As a wonderfully familiar Christmas song came on, I saw a star blazing ahead of me on the horizon, though—admittedly—it was probably just the planet Mars. It brought to mind the three wise men that traveled over miles of desert, all in order to catch but a glimpse of the tiny, newborn babe…lying in a manger.
My thoughts were fragmented.
In the darkness about me, the lights of distant towns twinkled like lights on a Christmas tree…filling the space between us
It was as if I were gathering small pieces of Christmas along my journey…
I recalled a conversation I’d had with a student of mine earlier this week. He seemed to think that Christmas was all about the gifts we get. Yet, when I asked him if he’d rather have every gift on his list, yet spend the entire holiday alone, or not to get any of the presents, and have his loved ones and family with him, without hesitation he chose his family.
“I think you’re right, Mr. Z,” he’d said afterward. “I guess Christmas really is about the people and not the things.”
I thought of the Thought of the Month I’d written to my students.
I realized that before I’d been far too focused on what Christmas is not, instead of what it is. I recalled the events that spurred me into making the trek down here when I’d formerly decided not to.
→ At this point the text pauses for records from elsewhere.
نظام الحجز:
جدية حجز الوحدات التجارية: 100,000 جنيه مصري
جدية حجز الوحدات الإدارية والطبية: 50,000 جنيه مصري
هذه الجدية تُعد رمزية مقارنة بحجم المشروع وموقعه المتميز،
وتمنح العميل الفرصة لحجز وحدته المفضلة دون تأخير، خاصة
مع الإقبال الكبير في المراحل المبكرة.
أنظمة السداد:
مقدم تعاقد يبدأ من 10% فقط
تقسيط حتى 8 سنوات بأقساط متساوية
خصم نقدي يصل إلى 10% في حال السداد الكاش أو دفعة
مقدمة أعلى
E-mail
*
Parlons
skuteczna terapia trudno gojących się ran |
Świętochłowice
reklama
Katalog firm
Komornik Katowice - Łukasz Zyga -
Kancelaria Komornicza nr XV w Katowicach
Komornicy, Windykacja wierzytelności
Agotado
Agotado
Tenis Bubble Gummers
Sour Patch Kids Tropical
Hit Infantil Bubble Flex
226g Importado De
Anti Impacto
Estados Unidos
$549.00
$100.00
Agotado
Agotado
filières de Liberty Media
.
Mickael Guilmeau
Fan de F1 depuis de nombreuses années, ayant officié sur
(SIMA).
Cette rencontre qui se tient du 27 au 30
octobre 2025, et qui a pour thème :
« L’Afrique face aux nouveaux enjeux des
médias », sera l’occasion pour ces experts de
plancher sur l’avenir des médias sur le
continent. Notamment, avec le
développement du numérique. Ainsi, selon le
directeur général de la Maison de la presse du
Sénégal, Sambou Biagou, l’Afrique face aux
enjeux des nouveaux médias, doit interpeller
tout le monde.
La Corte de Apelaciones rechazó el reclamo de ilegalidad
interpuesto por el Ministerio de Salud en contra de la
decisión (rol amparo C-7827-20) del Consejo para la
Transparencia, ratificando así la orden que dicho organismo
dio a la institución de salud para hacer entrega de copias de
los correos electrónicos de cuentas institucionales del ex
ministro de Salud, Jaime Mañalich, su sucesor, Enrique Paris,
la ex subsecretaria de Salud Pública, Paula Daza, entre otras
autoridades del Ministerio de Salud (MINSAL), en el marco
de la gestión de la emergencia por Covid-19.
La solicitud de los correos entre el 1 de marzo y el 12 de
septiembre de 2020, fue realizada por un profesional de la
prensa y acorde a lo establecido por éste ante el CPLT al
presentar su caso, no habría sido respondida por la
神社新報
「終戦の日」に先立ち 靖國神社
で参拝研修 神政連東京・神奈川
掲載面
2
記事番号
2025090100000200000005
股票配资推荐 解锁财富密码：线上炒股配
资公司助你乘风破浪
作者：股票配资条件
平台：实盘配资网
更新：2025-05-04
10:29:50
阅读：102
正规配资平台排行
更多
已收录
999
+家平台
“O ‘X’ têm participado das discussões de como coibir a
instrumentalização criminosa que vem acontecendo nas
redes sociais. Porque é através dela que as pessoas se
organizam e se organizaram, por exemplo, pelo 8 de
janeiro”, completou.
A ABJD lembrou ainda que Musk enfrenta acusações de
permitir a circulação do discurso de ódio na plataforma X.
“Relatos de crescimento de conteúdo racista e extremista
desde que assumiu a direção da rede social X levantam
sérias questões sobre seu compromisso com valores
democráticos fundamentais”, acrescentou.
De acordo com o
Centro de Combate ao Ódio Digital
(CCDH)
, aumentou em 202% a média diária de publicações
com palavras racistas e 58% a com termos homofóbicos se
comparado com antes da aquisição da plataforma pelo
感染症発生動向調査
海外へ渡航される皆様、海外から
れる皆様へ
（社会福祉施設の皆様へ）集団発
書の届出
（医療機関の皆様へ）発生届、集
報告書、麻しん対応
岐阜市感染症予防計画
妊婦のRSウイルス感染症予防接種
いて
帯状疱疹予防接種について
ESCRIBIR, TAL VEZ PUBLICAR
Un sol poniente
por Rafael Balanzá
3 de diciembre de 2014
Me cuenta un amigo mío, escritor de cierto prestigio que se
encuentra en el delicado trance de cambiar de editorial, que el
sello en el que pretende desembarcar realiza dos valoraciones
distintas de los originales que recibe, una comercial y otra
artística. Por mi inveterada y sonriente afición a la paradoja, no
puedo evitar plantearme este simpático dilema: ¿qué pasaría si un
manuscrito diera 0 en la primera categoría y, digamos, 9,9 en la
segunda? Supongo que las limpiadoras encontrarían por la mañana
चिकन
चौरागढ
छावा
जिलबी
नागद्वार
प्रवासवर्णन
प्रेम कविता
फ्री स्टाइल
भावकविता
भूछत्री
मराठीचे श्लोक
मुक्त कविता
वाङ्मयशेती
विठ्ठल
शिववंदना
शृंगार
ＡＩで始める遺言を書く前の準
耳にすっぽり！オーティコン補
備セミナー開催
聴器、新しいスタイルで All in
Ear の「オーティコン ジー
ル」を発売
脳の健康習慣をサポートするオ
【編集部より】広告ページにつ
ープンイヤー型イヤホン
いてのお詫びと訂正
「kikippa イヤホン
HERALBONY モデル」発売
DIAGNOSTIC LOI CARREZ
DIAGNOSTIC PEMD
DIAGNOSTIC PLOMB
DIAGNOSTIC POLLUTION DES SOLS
It was a photograph…several, actually. It was of a Christmas—and other special times—from two years ago. In the photo I saw some of the people I truly cared about and—at that moment—decided that this is the place where I truly needed to be.
Five or so minutes later I was on the road and on my way.
Somewhere upon my arduous journey, I felt it. I remembered what Christmas was supposed to be.
It was wonderful.
And when I pulled up to the Monk’s house sometime after 7, the lights that garnished the house ignited within me a Spielbergian wonder. I turned off the ignition and slipped into the house—unseen—though the basement door. When I made my grand entrance to the living room upstairs, I was accosted by the Mancub—not yet too cool to show he’d missed me, even though he’s a middle schooler.
As I sat at the kitchen table with these people that I know and love, my mind careened again back to the conversation I’d had with my student. It was then that I realized that this is truly Christmas.
Oh, and just in case you were wondering, Santa did honor Tanner’s request from two years ago for a smaller head…he’s grown into his quite nicely.